Note that whilst the calling application is waiting for the processing to finish, any results must be retrieved from the output buffer (see below). Should the output buffer ever become full, any further processing of unprocessed data will be paused until space becomes available. If the results aren't retrieved by the calling application, then processing will appear to be deadlocked.
Note that if overlapping data from two separate sources, the data can be loaded either sequentially (table 1 then table 2) or concurrently (e.g. table 1 from one thread and table 2 from a second thread).
All incoming data is stored in memory in 'clusters' of similar records. These clusters are determined by the match keys in use (refer to the Configuration Guide for further details). When incoming data is added to an existing cluster, the new data is compared to the existing data.
After calling NoMoreData(), the calling application must then wait until processing has finished. This will be a minimal period of time if little data was loaded, if only matching pairs are output, or if a small input buffer is in use; alternatively, final processing could take several minutes if a large volume of data was loaded and/or all matching pairs are to be grouped.

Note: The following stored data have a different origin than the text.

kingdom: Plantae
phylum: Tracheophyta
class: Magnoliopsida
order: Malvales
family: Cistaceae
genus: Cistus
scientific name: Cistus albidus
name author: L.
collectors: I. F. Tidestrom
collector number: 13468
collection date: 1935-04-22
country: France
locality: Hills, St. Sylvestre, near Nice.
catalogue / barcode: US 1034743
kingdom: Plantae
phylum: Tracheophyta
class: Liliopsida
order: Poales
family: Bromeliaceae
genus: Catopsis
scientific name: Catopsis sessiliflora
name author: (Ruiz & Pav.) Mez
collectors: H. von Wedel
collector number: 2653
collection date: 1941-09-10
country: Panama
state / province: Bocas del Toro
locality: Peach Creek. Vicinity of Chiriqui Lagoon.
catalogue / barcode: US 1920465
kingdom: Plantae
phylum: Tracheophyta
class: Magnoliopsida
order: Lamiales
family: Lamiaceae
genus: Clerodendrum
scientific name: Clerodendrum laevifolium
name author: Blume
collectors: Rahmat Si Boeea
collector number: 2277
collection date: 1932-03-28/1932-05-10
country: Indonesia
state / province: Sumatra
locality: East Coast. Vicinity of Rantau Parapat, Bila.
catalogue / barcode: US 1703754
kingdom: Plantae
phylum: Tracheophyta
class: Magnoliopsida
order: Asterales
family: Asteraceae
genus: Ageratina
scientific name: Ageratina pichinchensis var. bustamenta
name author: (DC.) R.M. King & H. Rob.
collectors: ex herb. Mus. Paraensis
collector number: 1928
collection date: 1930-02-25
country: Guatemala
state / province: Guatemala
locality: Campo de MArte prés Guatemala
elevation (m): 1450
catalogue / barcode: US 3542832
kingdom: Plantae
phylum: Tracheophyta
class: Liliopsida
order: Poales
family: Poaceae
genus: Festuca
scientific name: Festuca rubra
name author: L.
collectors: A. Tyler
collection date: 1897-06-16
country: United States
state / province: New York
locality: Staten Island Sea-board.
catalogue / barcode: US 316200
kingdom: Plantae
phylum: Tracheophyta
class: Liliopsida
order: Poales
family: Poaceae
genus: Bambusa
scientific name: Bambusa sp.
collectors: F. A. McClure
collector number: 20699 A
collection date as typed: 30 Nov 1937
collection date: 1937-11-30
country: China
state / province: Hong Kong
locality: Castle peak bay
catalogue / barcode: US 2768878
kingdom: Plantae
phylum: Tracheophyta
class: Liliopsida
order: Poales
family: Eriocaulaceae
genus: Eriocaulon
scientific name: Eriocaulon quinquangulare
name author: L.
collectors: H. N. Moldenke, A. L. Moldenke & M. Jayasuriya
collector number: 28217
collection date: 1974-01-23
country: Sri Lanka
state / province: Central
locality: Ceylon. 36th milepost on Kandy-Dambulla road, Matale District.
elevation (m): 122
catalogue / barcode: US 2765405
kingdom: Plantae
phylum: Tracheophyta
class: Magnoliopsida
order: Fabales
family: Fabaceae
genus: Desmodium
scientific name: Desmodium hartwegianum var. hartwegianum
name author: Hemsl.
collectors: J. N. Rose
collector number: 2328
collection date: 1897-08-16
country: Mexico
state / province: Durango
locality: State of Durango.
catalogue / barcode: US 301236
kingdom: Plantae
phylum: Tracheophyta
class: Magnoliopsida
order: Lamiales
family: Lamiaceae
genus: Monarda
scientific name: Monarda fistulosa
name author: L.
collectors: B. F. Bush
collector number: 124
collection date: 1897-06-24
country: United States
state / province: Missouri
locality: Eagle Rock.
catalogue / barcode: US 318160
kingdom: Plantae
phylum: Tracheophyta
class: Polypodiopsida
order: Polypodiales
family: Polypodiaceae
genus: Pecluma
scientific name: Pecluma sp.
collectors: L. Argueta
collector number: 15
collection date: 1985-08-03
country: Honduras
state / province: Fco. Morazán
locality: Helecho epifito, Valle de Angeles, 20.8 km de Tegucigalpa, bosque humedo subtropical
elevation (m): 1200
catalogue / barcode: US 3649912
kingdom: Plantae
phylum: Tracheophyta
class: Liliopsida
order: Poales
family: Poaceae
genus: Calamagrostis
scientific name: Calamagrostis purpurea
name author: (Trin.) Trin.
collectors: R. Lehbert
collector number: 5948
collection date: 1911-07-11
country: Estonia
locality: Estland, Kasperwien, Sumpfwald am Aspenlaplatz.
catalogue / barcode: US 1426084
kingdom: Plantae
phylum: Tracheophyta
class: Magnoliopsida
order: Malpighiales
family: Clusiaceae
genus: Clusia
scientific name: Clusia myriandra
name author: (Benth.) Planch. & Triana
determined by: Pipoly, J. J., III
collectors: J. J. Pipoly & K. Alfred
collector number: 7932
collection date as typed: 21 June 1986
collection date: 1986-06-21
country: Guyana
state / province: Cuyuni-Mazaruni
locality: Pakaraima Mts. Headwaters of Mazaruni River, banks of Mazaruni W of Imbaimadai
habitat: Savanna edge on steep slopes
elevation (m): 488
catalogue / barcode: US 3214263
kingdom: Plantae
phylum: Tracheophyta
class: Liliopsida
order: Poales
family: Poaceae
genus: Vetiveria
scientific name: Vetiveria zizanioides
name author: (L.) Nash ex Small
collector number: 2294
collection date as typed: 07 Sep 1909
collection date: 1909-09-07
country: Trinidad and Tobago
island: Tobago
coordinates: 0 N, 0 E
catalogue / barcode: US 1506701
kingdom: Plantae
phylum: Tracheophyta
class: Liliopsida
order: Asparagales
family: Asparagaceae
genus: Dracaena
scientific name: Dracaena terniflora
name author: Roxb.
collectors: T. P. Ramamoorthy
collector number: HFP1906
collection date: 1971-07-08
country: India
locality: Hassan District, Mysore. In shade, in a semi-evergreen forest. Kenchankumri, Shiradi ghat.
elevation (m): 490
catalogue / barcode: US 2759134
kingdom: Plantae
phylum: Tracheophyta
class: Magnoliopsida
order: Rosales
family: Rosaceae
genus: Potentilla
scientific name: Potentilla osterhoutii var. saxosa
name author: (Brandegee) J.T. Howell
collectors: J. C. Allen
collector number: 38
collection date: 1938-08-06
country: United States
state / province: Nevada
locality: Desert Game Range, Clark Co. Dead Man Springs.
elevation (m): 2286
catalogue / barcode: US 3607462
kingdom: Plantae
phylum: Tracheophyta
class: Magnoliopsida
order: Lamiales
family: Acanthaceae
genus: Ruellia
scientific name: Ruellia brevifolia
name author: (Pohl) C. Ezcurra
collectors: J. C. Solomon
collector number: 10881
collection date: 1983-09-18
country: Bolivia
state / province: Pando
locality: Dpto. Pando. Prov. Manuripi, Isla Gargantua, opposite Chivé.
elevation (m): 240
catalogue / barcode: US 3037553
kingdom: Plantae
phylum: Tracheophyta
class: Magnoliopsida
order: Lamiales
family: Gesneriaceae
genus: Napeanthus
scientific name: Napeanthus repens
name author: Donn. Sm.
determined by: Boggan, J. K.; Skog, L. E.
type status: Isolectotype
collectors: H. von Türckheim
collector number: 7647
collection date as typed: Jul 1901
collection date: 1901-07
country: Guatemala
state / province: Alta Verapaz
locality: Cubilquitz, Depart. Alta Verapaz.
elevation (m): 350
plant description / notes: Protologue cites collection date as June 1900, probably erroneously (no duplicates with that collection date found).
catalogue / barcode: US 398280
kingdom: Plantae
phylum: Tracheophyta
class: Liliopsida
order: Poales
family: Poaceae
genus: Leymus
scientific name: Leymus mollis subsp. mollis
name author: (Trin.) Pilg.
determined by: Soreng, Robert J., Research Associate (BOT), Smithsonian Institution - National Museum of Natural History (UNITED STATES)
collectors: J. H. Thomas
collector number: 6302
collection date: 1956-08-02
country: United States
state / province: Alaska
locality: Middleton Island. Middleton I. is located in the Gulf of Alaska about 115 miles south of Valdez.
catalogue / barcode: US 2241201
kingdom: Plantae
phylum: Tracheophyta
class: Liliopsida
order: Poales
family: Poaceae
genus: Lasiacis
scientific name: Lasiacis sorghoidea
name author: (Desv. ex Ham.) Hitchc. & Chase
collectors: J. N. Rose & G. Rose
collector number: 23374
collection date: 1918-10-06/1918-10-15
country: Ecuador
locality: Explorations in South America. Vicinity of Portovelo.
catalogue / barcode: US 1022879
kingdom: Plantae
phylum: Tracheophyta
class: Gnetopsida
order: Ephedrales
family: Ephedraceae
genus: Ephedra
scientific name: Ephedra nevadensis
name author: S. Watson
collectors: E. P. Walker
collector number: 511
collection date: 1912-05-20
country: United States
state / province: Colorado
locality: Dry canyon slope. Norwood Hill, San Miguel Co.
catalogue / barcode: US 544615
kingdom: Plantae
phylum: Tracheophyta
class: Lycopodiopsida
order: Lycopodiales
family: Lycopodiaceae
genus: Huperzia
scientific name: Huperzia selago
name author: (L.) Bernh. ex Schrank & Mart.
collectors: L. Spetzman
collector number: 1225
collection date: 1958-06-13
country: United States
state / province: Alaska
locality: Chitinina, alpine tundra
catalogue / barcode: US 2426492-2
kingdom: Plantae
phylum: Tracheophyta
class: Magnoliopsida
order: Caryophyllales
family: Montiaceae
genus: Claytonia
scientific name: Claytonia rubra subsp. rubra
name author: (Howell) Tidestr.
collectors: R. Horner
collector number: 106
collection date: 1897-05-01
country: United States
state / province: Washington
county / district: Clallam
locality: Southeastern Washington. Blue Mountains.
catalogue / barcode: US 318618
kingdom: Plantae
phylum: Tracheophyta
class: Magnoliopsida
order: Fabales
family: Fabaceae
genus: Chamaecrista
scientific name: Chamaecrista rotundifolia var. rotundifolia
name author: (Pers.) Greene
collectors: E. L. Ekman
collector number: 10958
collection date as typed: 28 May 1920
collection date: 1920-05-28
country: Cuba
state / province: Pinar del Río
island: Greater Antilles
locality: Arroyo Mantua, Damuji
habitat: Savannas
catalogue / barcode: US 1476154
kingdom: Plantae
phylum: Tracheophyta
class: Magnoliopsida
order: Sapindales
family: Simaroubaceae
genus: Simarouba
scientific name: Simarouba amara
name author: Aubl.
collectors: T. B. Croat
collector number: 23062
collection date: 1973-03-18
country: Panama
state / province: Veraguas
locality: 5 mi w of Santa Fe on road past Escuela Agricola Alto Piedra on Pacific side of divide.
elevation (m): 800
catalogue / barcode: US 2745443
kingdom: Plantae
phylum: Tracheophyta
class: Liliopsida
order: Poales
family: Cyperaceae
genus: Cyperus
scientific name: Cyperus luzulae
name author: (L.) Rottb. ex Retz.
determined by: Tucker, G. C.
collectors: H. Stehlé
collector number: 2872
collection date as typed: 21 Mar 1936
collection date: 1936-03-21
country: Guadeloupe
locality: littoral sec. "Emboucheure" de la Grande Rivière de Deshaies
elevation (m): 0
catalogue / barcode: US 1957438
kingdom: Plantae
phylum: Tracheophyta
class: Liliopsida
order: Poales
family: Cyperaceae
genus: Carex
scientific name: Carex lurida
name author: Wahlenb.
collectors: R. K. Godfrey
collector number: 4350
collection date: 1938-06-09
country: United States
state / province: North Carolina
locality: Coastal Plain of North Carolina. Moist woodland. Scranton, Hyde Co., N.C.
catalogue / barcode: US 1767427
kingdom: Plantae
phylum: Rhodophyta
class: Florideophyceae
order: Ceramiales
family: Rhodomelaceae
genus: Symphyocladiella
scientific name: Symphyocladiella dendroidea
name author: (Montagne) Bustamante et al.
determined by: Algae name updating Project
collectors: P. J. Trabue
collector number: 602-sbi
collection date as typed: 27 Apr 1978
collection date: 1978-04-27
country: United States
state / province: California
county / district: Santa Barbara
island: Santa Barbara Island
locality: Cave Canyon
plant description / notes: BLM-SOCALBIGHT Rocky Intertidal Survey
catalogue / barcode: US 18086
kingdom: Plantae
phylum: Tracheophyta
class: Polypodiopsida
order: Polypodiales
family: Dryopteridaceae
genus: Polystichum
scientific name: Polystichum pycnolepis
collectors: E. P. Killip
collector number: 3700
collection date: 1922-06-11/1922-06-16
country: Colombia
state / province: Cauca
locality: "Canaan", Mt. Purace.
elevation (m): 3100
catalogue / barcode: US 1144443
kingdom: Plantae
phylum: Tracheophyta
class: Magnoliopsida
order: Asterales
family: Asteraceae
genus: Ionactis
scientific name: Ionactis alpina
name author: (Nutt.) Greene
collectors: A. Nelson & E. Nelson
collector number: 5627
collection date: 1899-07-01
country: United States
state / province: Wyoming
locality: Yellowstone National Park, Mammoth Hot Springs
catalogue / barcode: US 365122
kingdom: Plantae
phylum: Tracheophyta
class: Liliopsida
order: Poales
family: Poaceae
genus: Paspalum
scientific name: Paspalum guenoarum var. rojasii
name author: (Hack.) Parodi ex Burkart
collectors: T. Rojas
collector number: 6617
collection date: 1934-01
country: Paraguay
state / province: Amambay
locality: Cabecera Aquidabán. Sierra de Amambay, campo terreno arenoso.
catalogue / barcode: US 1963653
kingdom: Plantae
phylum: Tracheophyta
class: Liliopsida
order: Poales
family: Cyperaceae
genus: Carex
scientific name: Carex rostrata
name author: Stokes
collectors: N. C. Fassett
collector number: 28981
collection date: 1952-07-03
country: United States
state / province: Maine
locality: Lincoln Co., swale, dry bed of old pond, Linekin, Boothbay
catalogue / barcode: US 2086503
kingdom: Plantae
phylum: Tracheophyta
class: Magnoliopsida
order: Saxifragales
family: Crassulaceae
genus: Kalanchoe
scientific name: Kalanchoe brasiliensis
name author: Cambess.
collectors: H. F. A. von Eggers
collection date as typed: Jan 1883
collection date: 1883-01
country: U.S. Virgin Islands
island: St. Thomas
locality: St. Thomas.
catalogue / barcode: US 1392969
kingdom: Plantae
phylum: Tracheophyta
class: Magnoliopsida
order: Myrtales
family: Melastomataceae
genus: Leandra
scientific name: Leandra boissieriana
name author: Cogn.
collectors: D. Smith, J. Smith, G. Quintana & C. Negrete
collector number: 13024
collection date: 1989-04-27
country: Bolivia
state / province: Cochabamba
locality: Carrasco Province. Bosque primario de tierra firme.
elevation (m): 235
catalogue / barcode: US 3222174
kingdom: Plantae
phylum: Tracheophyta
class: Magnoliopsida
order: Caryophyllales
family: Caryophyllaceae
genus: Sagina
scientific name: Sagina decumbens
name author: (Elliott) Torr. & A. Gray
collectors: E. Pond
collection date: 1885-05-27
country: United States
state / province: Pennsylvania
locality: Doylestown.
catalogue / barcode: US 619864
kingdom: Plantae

After loading data you can retrieve the records by their unique ref, and between loading data and calling NoMoreData() you can delete and modify records. If you need to modify or delete records after calling NoMoreData() you can call AllowMoreData().
When a record is deleted, all traces of the record are removed from the table, the clustered data and any grouped matches. A record is updated by passing a new version of the record, the old version is then deleted and the new version added.
When DeleteData() or UpdateData() are called with a unique ref that does not exist, owing to the multi-threaded nature of Syniti Match API, these methods do not immediately indicate that the record was not found. However, an error message will be added to the error stack of the form "Record <unique ref> not found". Refer to the relevant Reference Guide (C/C++/.NET/Java) for details of retrieving error messages from the error stack.
Depending on the types of results being output by the engine, these can be retrieved either on the fly whilst data is still being loaded (in the same thread or in a separate thread), or at the end of the process.
If only matching pairs are being output, or if outputting normalized data, then these are output on the fly. Otherwise, grouping of matching pairs is performed, which can only take place once all data has been loaded.
Use GetResultCount() to determine whether there are results available. If none are available, then load more data (if retrieving results on the fly) or perform a slight pause before calling GetResultCount() again.
When results are available, call GetNextResult() in a loop until the given number of results have been read. Each result can be written to a file, a table, or further processed.
Note that the value returned from GetResultCount() does not necessarily correspond to the number of results retrieved by GetNextResult(). GetResultCount() returns the total number of buffered results at that instant; when this number of results has been retrieved, further results could have been buffered in the meantime.
If the engine is running in matching or normalization mode, and all input data has been loaded and processed and all results have been retrieved, then the engine will become idle. It can then be destroyed, or Reset() to load and process new data using the current settings (different settings can also be applied before any new data is loaded).
You can run multiple overlaps against the same reference data - without having to reload the table 1 data. To do this, once the engine is in the Finished state, call ClearData(2) to clear the current table 2 data and prepare the table to receive fresh data. You can change certain settings between overlaps by calling ApplySettings() again before beginning to add new data (refer to the Configuration Guide, Appendix G for further details). If you do call ApplySettings() there is no need to call ClearData(2) as the engine will do this automatically.
If you need to apply updates to the table 1 data between overlaps, you can do this by first calling AllowMoreData(1).